🤖 AI Summary
This paper studies safety-critical online optimization under time-varying risk preferences and non-stationary environments, using Conditional Value-at-Risk (CVaR) as the risk measure. To capture the dynamics of risk preference, we introduce the novel notion of *risk-level drift*. We develop a unified dynamic regret framework applicable to both first-order gradient and zero-order stochastic feedback settings. Our algorithm jointly accounts for function variation and risk-level drift, yielding a tight dynamic regret bound. Theoretically, we establish its adaptivity to both environmental non-stationarity and risk-sensitivity. Numerical experiments demonstrate its effectiveness in simultaneously handling risk aversion and environmental shifts.
📝 Abstract
In safety-critical decision-making, the environment may evolve over time, and the learner adjusts its risk level accordingly. This work investigates risk-averse online optimization in dynamic environments with varying risk levels, employing Conditional Value-at-Risk (CVaR) as the risk measure.
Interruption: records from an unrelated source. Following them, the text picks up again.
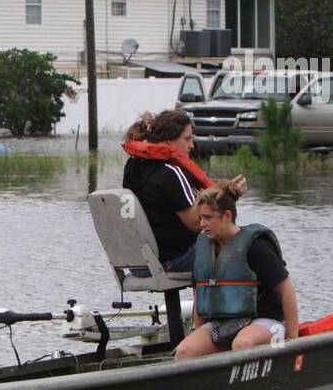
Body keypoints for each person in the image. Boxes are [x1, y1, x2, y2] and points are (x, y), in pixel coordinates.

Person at [174, 180, 299, 359]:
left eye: (208, 217)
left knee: (243, 344)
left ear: (227, 215)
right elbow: (199, 292)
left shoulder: (256, 247)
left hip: (266, 321)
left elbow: (287, 289)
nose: (202, 224)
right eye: (200, 218)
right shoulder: (203, 249)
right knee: (184, 352)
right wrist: (197, 331)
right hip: (222, 323)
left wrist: (293, 340)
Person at [122, 109, 247, 273]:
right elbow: (197, 224)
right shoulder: (171, 172)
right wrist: (229, 193)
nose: (192, 145)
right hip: (172, 260)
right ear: (168, 142)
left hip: (139, 263)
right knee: (251, 246)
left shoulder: (133, 165)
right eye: (187, 139)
To capture the dynamics of the environment and risk levels, we employ the function variation metric and introduce a novel risk-level variation metric. Two information settings are considered: a first-order scenario, where the learner observes both function values and their gradients; and a zeroth-order scenario, where only function evaluations are available. For both cases, we develop risk-averse learning algorithms with a limited sampling budget and analyze their dynamic regret bounds in terms of function variation, risk-level variation, and the total number of samples. The regret analysis demonstrates the adaptability of the algorithms in non-stationary and risk-sensitive settings. Finally, numerical experiments are presented to demonstrate the efficacy of the methods.